Al's Comment:

 This study shows that surgery alone for a recurrence of a GBM is not that useful: it adds on average 1 month to survival (compared to the group that had no treatments), and almost half of the patients had major complications from the surgery.

However, combining surgery with chemotherapy gave the best outcome, adding 9 months on average - while chemo alone added only  3 months.

 

This is a small study and apparently wasn't randomized - so we don't know if perhaps people who were in better shape got to get both surgery and chemotherapy, and the patients who were in worse shape got no treatment - which would completely invalidate the results. However, it makes sense that combining the treatments would give the best outcome.  Perhaps adding more of the available treatments, like immunotherapy and tumor treating fields would yield even better results.


Posted on: 09/16/2012

Clin Neurol Neurosurg. 2012 Sep 6. [Epub ahead of print]


The impact of repeated surgery and adjuvant therapy on survival for patients with recurrent glioblastoma.
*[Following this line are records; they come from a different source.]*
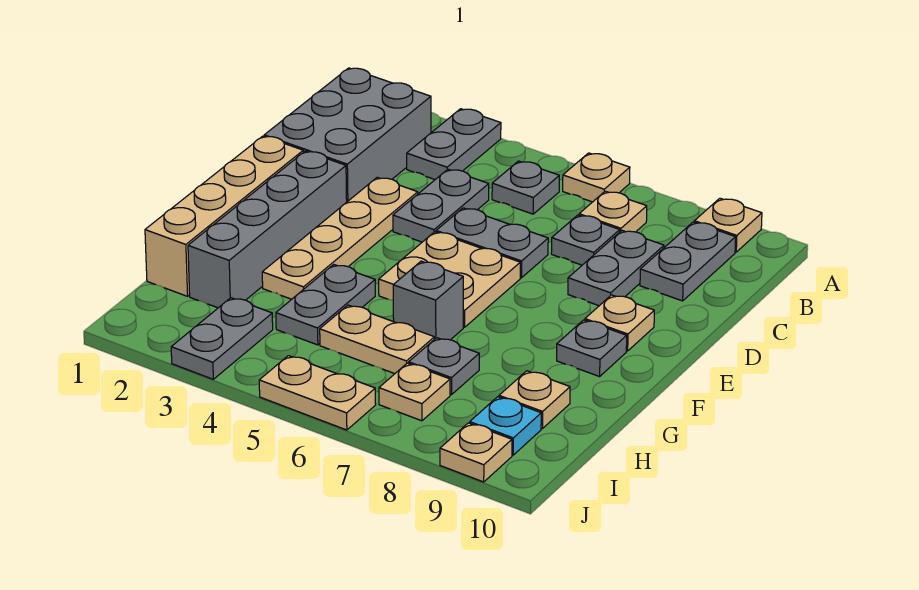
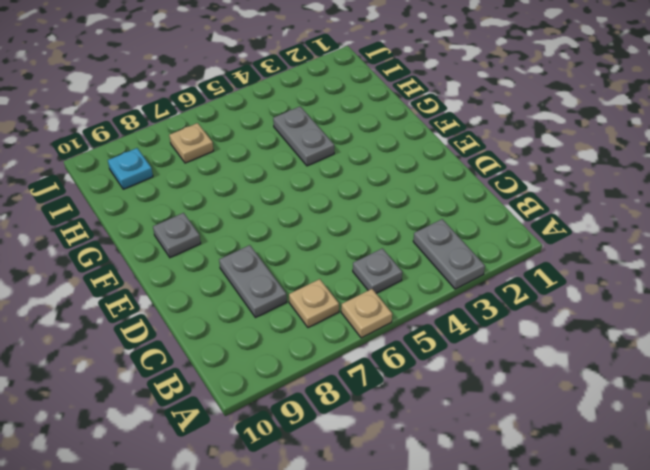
none -> tan plate A9 level 1
none -> grey brick B1:D2 level 1
none -> grey plate B9:C9 level 1

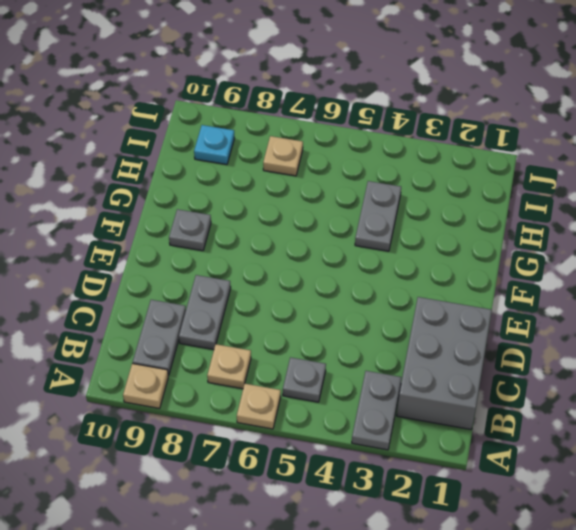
none -> grey plate C4:D4 level 1
none -> grey plate C7 level 1
none -> tan plate D3:G3 level 1

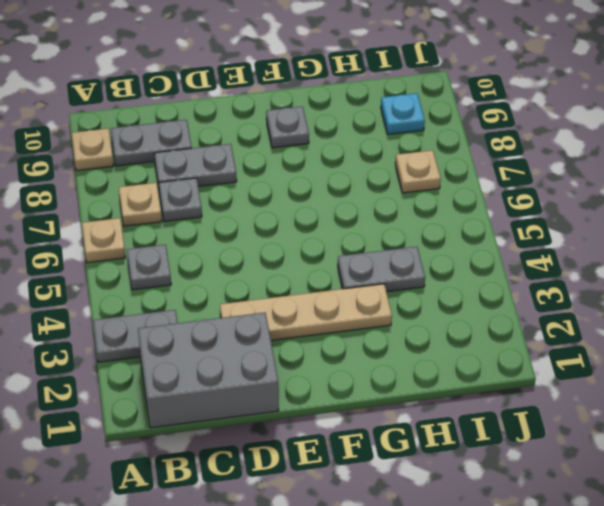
none -> grey plate C4:D4 level 1
none -> grey plate D5:D6 level 1
none -> tan brick E1:H1 level 1

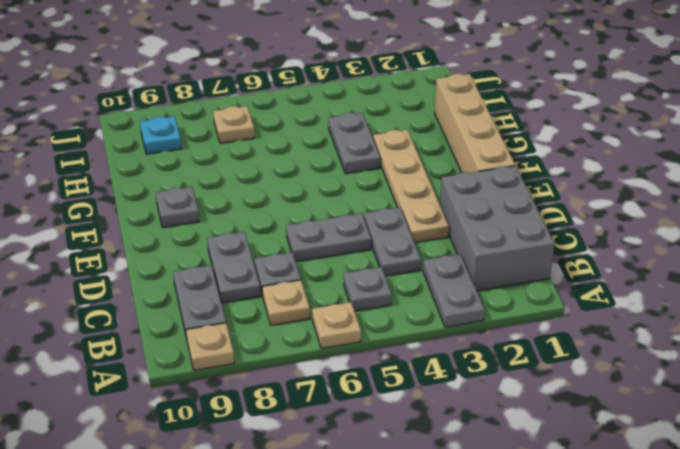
none -> grey brick E2:H2 level 1
none -> tan plate E5:F6 level 1
none -> tan plate E9 level 1

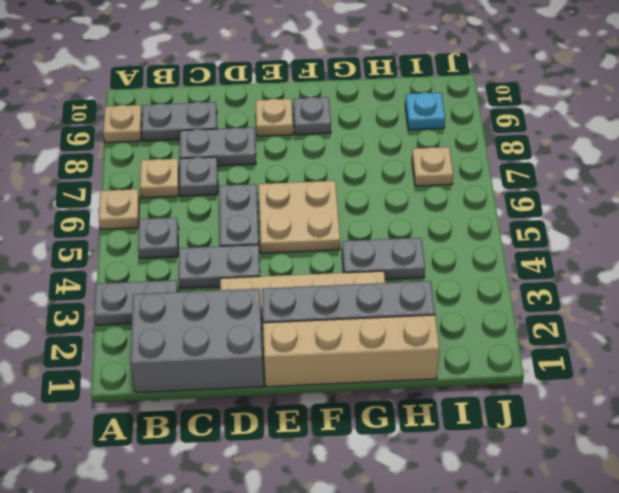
none -> grey brick G6 level 1
none -> tan plate H5:H6 level 1
none -> grey plate H7 level 1

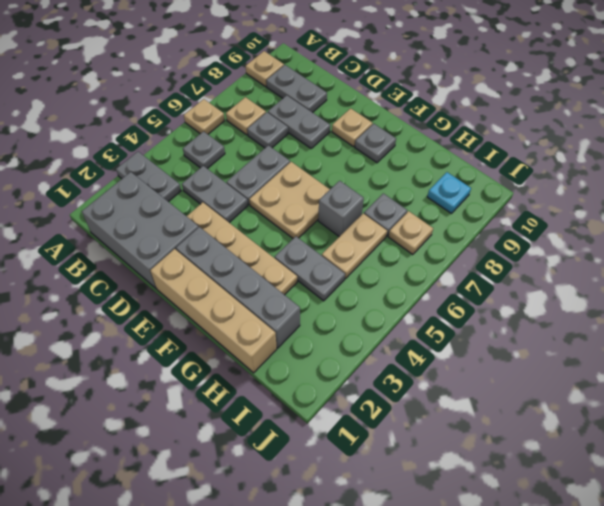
none -> tan plate H9 level 1
none -> grey plate I3:J3 level 1
none -> tan plate J5:J6 level 1

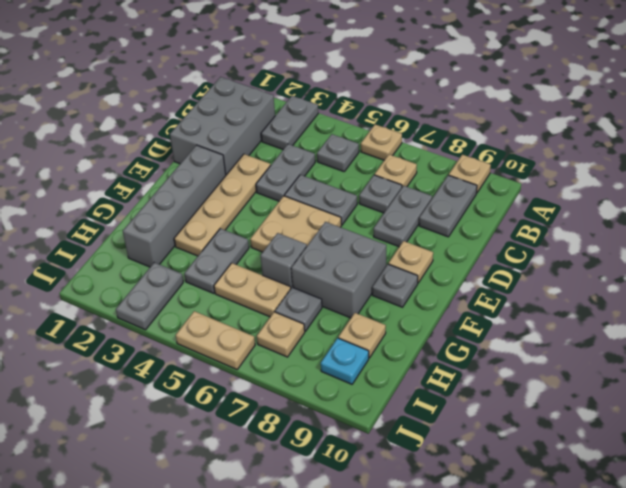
grey brick F7:G8 level 1 -> none
none -> tan brick E1:H1 level 1
none -> tan plate J9 level 1

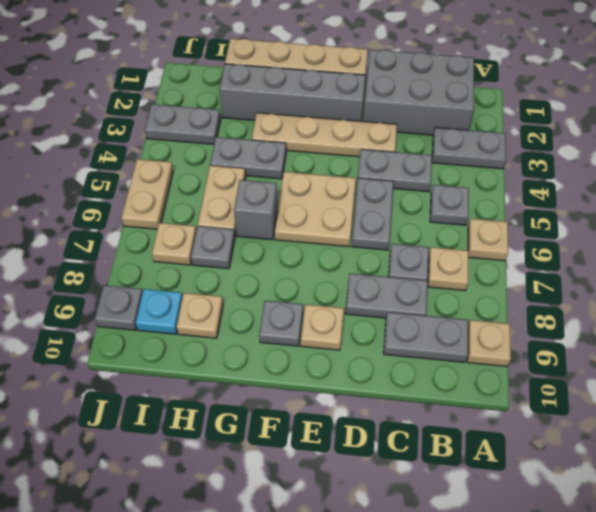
grey plate J9 level 1 -> tan plate J9 level 1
De Bonis P, Fiorentino A, Anile C, Balducci M, Pompucci A, Chiesa S, Sica G, Lama G, Maira G, Mangiola A.
Source
Institute of Neurosurgery, Catholic University School of Medicine, l.go F. Vito, 1 00168 Rome, Italy.

Abstract
OBJECTIVE:
Treatment of glioblastoma recurrence can have a palliative aim, after considering risks and potential benefits. The aim of this study is to verify the impact of surgery and of palliative adjuvant treatments on survival after recurrence.

METHODS:
From January 2002 to June 2008, we treated 76 consecutive patients with recurrent glioblastoma. Treatment was: 1-surgery alone - 17 patients; 2-adjuvant-therapy alone - 24 patients; 3-surgery and adjuvant therapy - 16 patients; no treatment - 19 patients. The impact on median overall-survival (OS-time between recurrence and death/last follow-up) of age, Karnofsky performance scale (KPS), resection extent and adjuvant treatment scheme (Temozolomide alone vs low-dose fractionated radiotherapy vs others) was determined. Survival curves were obtained through the Kaplan-Meier method. Cox proportional-hazards was used for multivariate analyses. Significance was set at p<0.05.

RESULTS:
Median OS was 7 months. At univariate analysis, patients with a KPS≥70 had a longer OS (9 months vs 5 months -p<0.0001). OS was 6 months for patients treated with surgery alone, 5 months for patients that received no treatment, 8 months for patients treated with chemotherapy alone, 14 months for patients treated with surgery and adjuvant therapy-p=0.01. Patients with a KPS<70 were significantly at risk for death - HR 2.8 -p=0.001. Subgroup analysis showed no significant differences between patients receiving gross total or partial tumor resection and among patients receiving different adjuvant therapy schemes. Major surgical morbidity at tumor recurrence occurred in 16 out of 33 patients (48%).

CONCLUSION:
It is fundamental, before deciding to operate patients for recurrence, to carefully consider the impact of surgical morbidity on outcome.